Rural dwellers trek more than two kilometers using oxcarts
to transport water to their villages, but not until when they have queued for two
hours only to fill one 20litre container.
Three years after the United Nations General Assembly (UNGA)
declared 2008 as the “International Year of Sanitation, the national coverage
for improved sanitation in The Gambia remains at 67 percent as of 2011,
dropping as low as 31 percent in some regions.

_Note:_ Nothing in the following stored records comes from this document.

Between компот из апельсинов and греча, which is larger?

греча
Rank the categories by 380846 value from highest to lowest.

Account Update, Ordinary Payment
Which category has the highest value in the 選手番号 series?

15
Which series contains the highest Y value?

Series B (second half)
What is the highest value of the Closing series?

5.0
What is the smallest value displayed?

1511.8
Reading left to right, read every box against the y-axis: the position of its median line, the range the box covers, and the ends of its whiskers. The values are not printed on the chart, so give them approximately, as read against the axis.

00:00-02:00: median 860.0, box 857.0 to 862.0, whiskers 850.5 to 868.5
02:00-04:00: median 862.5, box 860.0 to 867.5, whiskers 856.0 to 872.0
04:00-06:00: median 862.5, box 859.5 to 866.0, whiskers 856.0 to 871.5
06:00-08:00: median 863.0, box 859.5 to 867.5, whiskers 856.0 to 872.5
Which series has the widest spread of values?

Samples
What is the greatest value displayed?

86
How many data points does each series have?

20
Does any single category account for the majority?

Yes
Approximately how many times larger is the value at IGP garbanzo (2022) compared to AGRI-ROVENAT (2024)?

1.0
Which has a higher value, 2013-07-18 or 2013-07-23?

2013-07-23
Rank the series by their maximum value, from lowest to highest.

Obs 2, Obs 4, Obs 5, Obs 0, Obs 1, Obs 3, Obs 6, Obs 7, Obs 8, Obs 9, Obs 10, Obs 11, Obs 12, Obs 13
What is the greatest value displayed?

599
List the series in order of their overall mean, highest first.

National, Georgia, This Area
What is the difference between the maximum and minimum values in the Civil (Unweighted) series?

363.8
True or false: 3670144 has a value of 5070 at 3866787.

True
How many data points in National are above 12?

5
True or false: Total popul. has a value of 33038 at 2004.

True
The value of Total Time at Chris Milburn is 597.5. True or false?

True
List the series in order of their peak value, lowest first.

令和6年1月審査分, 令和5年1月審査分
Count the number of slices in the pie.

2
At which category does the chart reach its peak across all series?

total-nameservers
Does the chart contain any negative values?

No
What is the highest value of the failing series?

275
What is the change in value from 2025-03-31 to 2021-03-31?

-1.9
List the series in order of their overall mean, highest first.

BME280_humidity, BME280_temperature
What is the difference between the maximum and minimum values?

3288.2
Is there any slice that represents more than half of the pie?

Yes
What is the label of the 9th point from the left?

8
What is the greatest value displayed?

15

The 1998 UNGA declaration was made in recognition of the
impact of sanitation on public health, poverty reduction, economic and social
development and the environment.
Top priority
“Providing access to water supply and sanitation is one of
the Bank’s top priorities” said Sering Jallow, AfDB Director, Water and
Sanitation department and the African Water Facility. “The Bank is glad to
partner with the Government of the Gambia to increase access to adequate
services in rural areas, educate and empower populations and significantly
improve their living conditions.”
AfDB said the Gambia Rural Water Supply and Sanitation Project
will build capacity and provide safe drinking water, and also help solve the
problems of unhygienic handling of drinking water and poor personal hygiene and
sanitation practices in rural areas. This is expected to reduce
hygiene-related-deaths, which account for 20 percent of mortality of children
under five.
Budget-stress
“Clean water supply and sanitation is crucial in the
realization of our country’s development goals and poverty reduction
strategies,” said Mambury Njie, the Gambia’s minister of finance and economic
affairs.
He added that: “This project will help reduce the stress on
the country’s national budget, thus redirecting some of the health care
budgetary allocations into other development activities; the government of the
Gambia has made it a priority to provide clean water supply and sanitation for
its people, especially in rural areas.”
New pit-latrine at Dimbaya Village,WCR/Pic/MSJoof/NOV2011 |
Thousands of Cassamance refugees are living in rural-Gambia, especially in the West Coast Region (WCR), sharing with their hosts the limited resources and as well the poor infrastructure. As a result, water points and sanitary facilities are overstretched.
Increasing poverty
Rural communities made up of mainly farmers are faced with increasing poverty and declining agricultural production – revealing an urgent need for the Government and civil-society organisations to step-up efforts in providing access to clean drinking water and sanitary facilities.
Rural communities made up of mainly farmers are faced with increasing poverty and declining agricultural production – revealing an urgent need for the Government and civil-society organisations to step-up efforts in providing access to clean drinking water and sanitary facilities.